«Calligraphier sur l’azur» à Hanoï

thap-butAu touriste qui vient de débarquer à Hanoï, on montre immanquablement le temple Ngoc Son (Montagne de Jade) sur le lac Hoàn Kiêm et notamment le symbolique obélisque du Pinceau.

Site d’un ancien palais de plaisance des Seigneurs Trinh du XVIe au XVIIIe siècle, le temple Ngoc Son est bâti sur un îlot du lac Hoàn Kiêm (lac de l’Épée restituée), pièce d’eau verte bordée de pelouses, de grands arbres, de jardins, principale parure de la capitale. Ce temple est devenu au XIXe siècle une pagode consacrée à Bouddha, puis un sanctuaire dédié au culte des Divinités de la guerre (1), de l’Esprit du Sol, de la Médecine (2) et de la Littérature (3).

L’ensemble architectural dégage plutôt, comme le Van Miêu (Temple de la Littérature) voué à Confucius, une atmosphère de lettres et de culture humaniste. Il comprend un portique situé derrière un kapokier dont les fleurs rougeoient en avril, un obélisque coiffé d’un pinceau, une porte en arcade surmontée d’un écritoire en pierre, une gracieuse passerelle rouge en bois baptisée «Pont où se perche le Soleil levant» (Thê Huc) qui mène à l’îlot. Là, se trouvent les autels et le pavillon Brise-lames (Trân Ba Dinh).

Une construction attachée à un lettré

Le symbolique obélisque du Pinceau porte les trois idéogrammes Tả thanh thiên qui signifient «Calligraphier sur l’azur». Cette sentence ainsi que l’aménagement du Temple émanent du lettré Nguvên Van Siêu (1799-1872) dont le talent littéraire n’avait d’égal que celui de son ami Cao Ba Quat (1809-1854). On les surnommait dans les cercles poétiques le «Divin Siêu» (Thần Siêu) et le «Saint Quát» (Thánh Quát).
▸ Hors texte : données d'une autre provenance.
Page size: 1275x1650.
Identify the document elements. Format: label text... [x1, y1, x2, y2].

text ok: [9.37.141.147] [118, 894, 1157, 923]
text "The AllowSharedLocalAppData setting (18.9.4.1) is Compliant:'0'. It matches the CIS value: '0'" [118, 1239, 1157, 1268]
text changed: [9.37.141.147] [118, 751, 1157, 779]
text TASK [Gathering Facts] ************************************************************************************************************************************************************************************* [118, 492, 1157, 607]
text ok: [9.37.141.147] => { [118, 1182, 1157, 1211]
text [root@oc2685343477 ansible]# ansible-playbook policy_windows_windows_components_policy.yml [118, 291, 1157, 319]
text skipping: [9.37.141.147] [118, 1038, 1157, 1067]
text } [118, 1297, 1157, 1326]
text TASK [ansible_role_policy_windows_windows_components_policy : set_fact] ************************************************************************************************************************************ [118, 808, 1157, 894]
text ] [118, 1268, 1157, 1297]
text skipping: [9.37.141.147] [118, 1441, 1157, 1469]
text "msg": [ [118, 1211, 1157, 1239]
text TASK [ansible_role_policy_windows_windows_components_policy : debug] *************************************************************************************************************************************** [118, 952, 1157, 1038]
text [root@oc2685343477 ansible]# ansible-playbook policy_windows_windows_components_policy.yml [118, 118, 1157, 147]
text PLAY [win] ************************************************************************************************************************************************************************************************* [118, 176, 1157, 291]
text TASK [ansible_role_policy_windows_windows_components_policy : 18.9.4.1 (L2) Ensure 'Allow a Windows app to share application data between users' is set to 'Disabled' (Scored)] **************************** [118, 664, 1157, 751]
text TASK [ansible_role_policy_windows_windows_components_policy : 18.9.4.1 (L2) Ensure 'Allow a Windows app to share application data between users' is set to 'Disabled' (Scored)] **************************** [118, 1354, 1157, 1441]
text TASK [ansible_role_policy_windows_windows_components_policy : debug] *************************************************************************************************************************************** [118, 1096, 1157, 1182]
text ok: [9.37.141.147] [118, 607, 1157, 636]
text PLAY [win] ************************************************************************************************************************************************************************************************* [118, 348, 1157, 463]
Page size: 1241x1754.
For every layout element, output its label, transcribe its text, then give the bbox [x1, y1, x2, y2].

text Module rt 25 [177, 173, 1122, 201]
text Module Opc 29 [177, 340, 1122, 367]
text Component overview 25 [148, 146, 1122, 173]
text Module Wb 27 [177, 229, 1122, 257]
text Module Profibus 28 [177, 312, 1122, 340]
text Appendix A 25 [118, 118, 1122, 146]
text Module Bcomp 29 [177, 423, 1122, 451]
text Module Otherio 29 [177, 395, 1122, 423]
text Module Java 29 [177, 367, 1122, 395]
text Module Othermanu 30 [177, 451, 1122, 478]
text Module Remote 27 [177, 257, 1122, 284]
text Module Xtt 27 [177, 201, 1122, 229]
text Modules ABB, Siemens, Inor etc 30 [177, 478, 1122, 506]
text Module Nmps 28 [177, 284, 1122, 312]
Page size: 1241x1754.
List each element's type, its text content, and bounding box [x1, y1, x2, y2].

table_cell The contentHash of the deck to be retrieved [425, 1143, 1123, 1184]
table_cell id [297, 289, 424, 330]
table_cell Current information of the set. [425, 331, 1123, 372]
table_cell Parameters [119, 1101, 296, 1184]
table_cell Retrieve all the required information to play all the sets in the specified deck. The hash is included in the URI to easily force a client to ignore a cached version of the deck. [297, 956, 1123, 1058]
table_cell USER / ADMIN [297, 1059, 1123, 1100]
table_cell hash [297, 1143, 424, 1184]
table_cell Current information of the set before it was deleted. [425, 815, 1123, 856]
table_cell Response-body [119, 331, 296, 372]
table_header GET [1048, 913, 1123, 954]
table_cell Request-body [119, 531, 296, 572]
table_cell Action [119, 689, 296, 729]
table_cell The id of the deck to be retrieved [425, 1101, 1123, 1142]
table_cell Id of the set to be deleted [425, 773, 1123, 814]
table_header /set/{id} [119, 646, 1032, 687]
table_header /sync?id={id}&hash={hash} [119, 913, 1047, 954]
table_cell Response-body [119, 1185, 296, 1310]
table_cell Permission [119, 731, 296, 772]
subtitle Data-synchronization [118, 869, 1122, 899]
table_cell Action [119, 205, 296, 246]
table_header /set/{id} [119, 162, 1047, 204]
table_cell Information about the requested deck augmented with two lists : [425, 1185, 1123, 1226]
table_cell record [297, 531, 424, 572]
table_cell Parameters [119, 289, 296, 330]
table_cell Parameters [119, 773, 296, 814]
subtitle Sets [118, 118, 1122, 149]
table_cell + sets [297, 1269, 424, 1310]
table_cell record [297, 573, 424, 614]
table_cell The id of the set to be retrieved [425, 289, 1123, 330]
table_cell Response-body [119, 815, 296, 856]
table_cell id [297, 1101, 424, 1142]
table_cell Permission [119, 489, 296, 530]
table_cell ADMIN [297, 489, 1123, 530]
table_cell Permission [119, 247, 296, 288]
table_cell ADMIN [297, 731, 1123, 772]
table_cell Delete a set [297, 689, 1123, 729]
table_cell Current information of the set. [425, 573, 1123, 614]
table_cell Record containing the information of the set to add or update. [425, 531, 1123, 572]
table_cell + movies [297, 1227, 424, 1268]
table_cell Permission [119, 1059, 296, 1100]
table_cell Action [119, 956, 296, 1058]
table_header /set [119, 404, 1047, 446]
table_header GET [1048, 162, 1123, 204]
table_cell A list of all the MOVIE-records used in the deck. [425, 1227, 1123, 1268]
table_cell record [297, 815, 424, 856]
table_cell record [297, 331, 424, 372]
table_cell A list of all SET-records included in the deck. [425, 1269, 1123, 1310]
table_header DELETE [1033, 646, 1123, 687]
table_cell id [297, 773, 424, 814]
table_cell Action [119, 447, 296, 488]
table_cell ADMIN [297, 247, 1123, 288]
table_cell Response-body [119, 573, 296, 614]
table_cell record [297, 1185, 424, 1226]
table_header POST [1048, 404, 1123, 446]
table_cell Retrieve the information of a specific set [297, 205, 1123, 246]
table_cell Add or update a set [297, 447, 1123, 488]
Ecœurés par la déchéance de la Cour et compatissant à la misère du peuple, ils ont quitté le mandarinat pourri. Le second s’est joint au commandement de la révolte armée des paysans pauvres connue sous le nom d’Émeute des Brigands-Sauterelles. Nguyên Van Siêu, de tempérament plus pacifique, s’est découvert une vocation éducative et culturelle. Il a formé de brillants disciples au Pavillon Carré (Phuong Dinh) près de sa maison de Hanoï (actuellement rue des Briques ou rue Nguyên Siêu N°12 et No14). Outre des recueils de prose et de poésie remarquables, il a laissé d’excellents ouvrages d’érudition sur la littérature, la philosophie, la géographie… Les Hanoïens, en particulier, lui sont reconnaissants de leur avoir offert un cadeau magnifique : le temple de la Montagne de Jade.

Note :

(1) : Le guerrier chinois Kouan Ti (Quan Dê) dont le culte a été éclipsé par le général vietnamien Trân Hung Dao (XIIIe siècle), vainqueur des Mongols.

(2) : La Tô

(3) Van Xuong, Génie stellaire des splendeurs littéraires.